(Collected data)
++++++

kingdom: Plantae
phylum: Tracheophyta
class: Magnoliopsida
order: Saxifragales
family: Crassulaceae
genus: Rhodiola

++++++

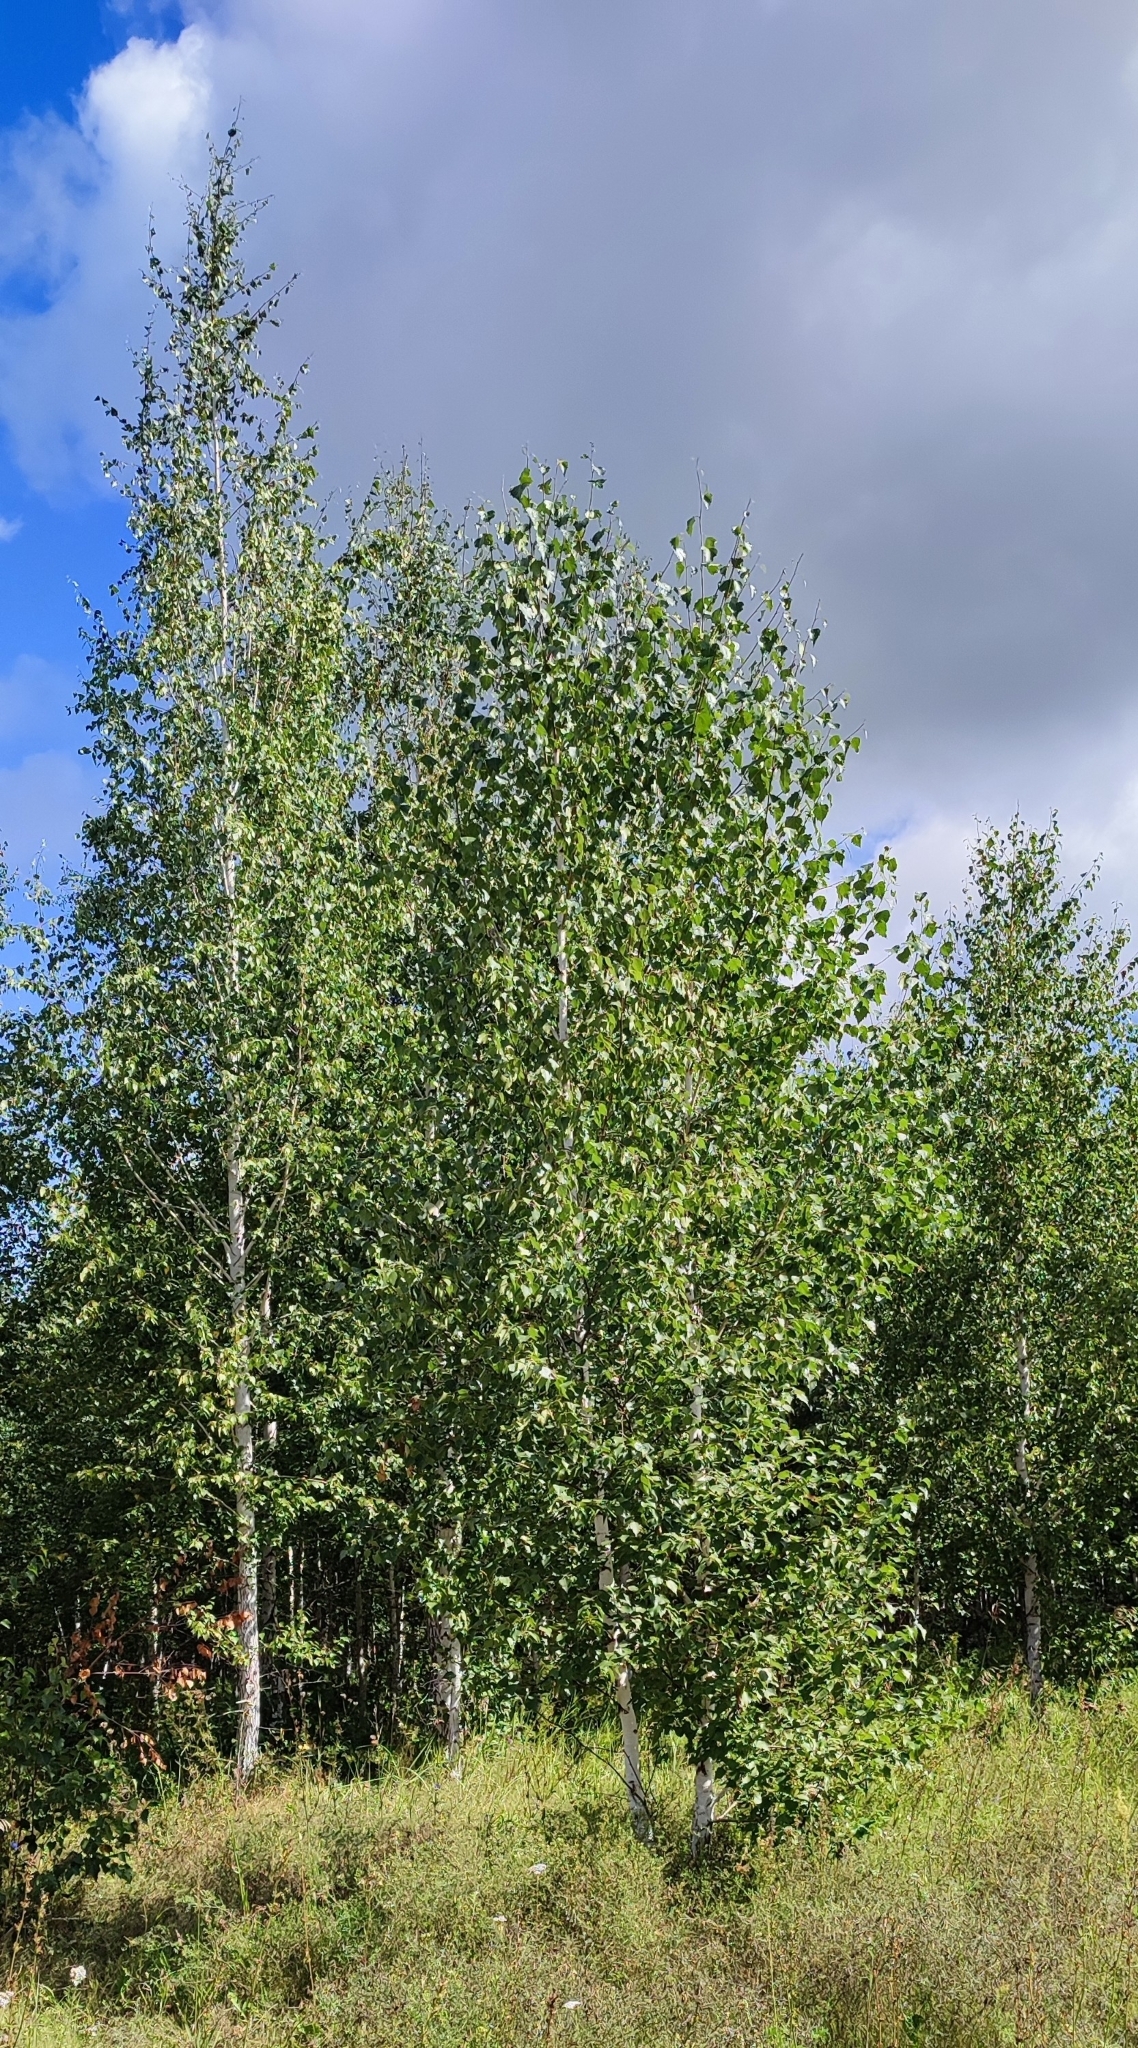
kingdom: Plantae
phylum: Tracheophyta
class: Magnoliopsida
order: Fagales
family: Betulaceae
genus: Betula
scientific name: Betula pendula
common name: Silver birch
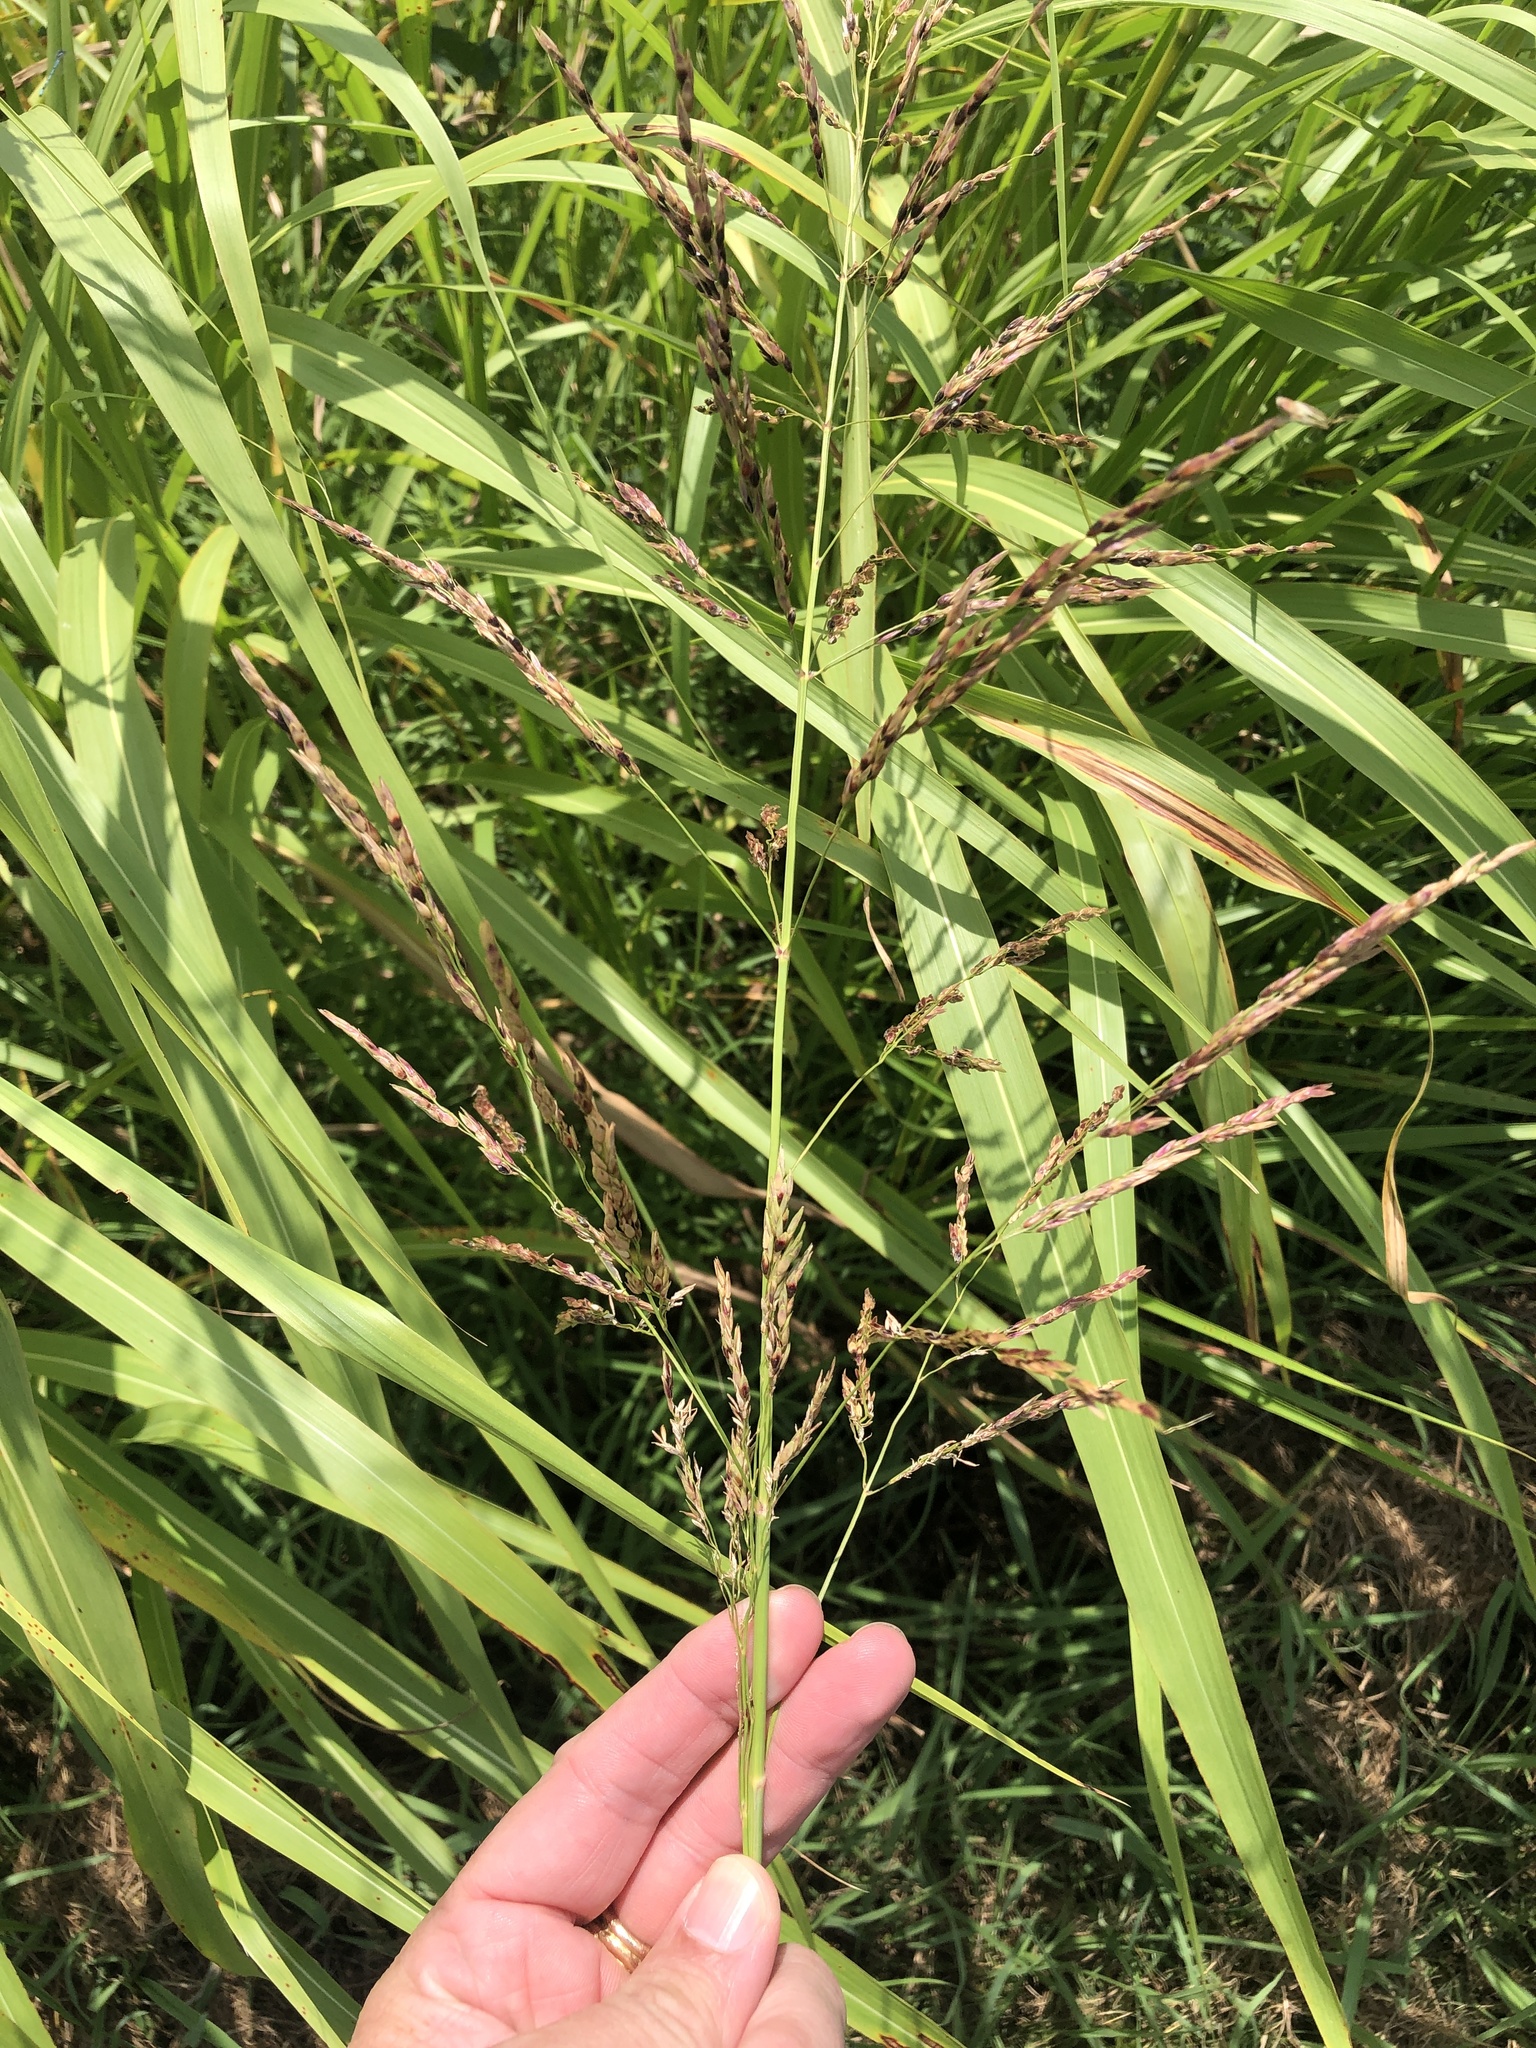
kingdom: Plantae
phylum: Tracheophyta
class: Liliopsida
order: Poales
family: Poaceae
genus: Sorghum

++++++

**Given request**
Update the part of the listing that opens with the line containing "order: Fagales" and closes with the line containing "genus: Sorghum", changing "common name" to "vernacular name" and keeping everything else the same. Leave the pictures out of your answer.

**Exercise solution**
order: Fagales
family: Betulaceae
genus: Betula
scientific name: Betula pendula
vernacular name: Silver birch
kingdom: Plantae
phylum: Tracheophyta
class: Liliopsida
order: Poales
family: Poaceae
genus: Sorghum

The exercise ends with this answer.